__Provided text__:

=== Begin Enclosure ===

There’s a rich vein of Catholic writing in the modern Irish canon, Greg Daly is told
“It is a curious thing, do you know,” observes a friend of Stephen Dedalus, James Joyce’s alter ego in A Portrait of the Artist as a Young Man, “how your mind is supersaturated in the religion in which you say you disbelieve.”
For Notre Dame’s Prof. Declan Kiberd, Ireland’s major writers have tended to be much more deeply engaged with religion than might be commonly assumed, with Joyce being a textbook example of this.
“I wrote a book a few years ago called Ulysses and Us which basically argued that Joyce was a religious writer – extra-institutional of course – and that he was very critical of the Irish Catholic Church as an institution, mainly because of the way in which he felt that the priests in it didn’t really believe what they said they believed,” he says.
“He believed it as a child and took it seriously, and then discovered they didn’t really. There’s that scene in Portrait where the Dean of Studies and his father have a laugh behind his back about an unjust punishment he complains about – it’s almost like a metaphor for his relations with Catholicism itself.”
Deathbed
Noting how one of Joyce’s sisters had described her brother as more deeply involved with Jesus than anyone she’d ever met, Prof. Kiberd says that in his book he tries to show how over Portrait and Ulysses, the young Stephen Dedalus, having refused his mother’s wish that he kneel at her deathbed, or that he make his Easter duty, ends up actually confronting her in the brothel scene in Ulysses, and is then brought home by Leopold Bloom who gives him coffee and a bun.

=== End Enclosure ===

__Raw data__:
=== Begin Enclosure ===

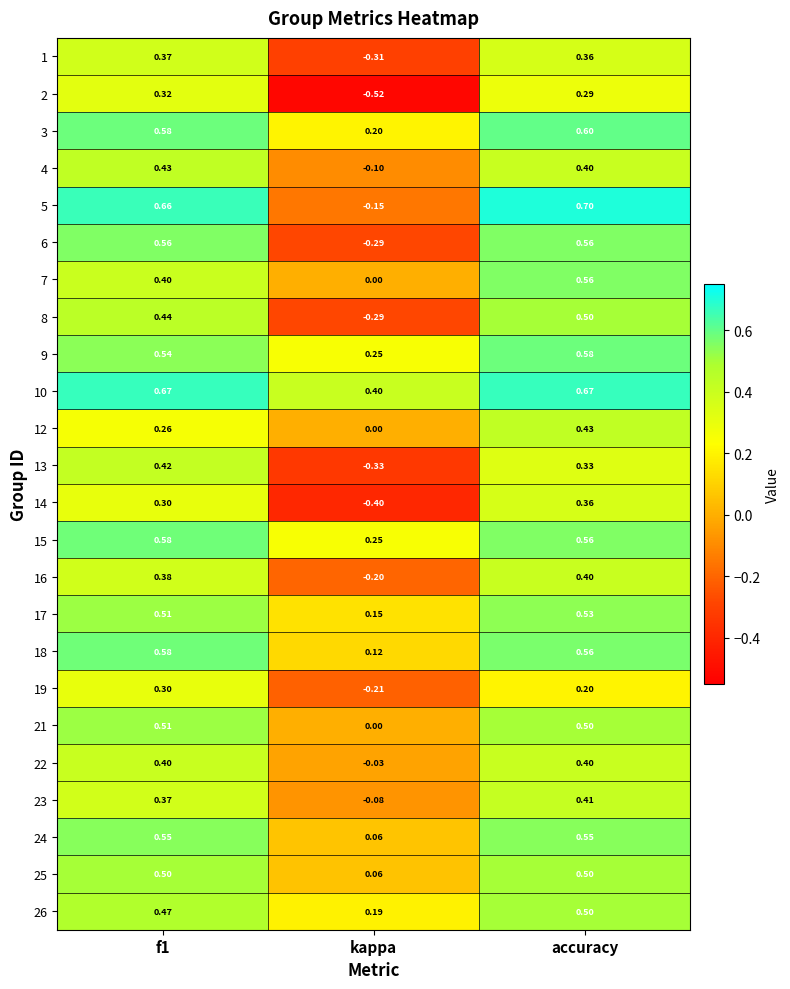

At which category does the chart reach its peak across all series?

accuracy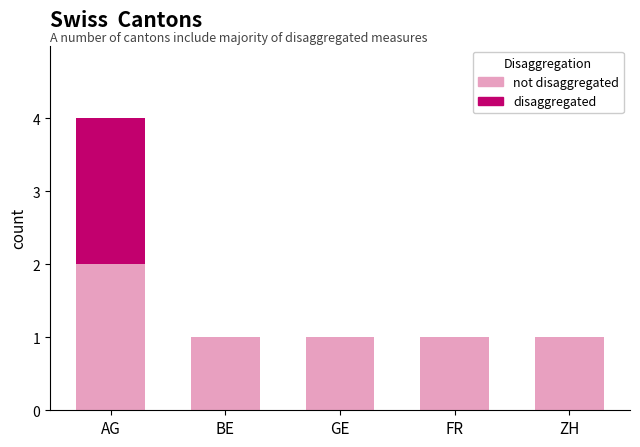

At which category is the sum across all series the highest?

AG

=== End Enclosure ===

__Tasks to perform__:
**A.** Using the article on Joyce and religion, answer these:
(i) At which university is Declan Kiberd a professor?
(ii) How did one of Joyce's sisters describe her brother?
(iii) Who brings Stephen Dedalus home after the brothel scene in Ulysses, and what does he give him?
**B.** Please turn the paragraph of the article on Joyce and religion that begins "I wrote a book a few years ago" into a short bulleted list that keeps its main facts.

__Task results__:
**A.**
(i) Notre Dame.
(ii) As more deeply involved with Jesus than anyone she had ever met.
(iii) Leopold Bloom, who gives him coffee and a bun.

**B.**
- Kiberd wrote a book called Ulysses and Us.
- It argued that Joyce was a religious writer, though outside any institution.
- Joyce was very critical of the Irish Catholic Church as an institution.
- This was mainly because he felt its priests didn't really believe what they said they believed.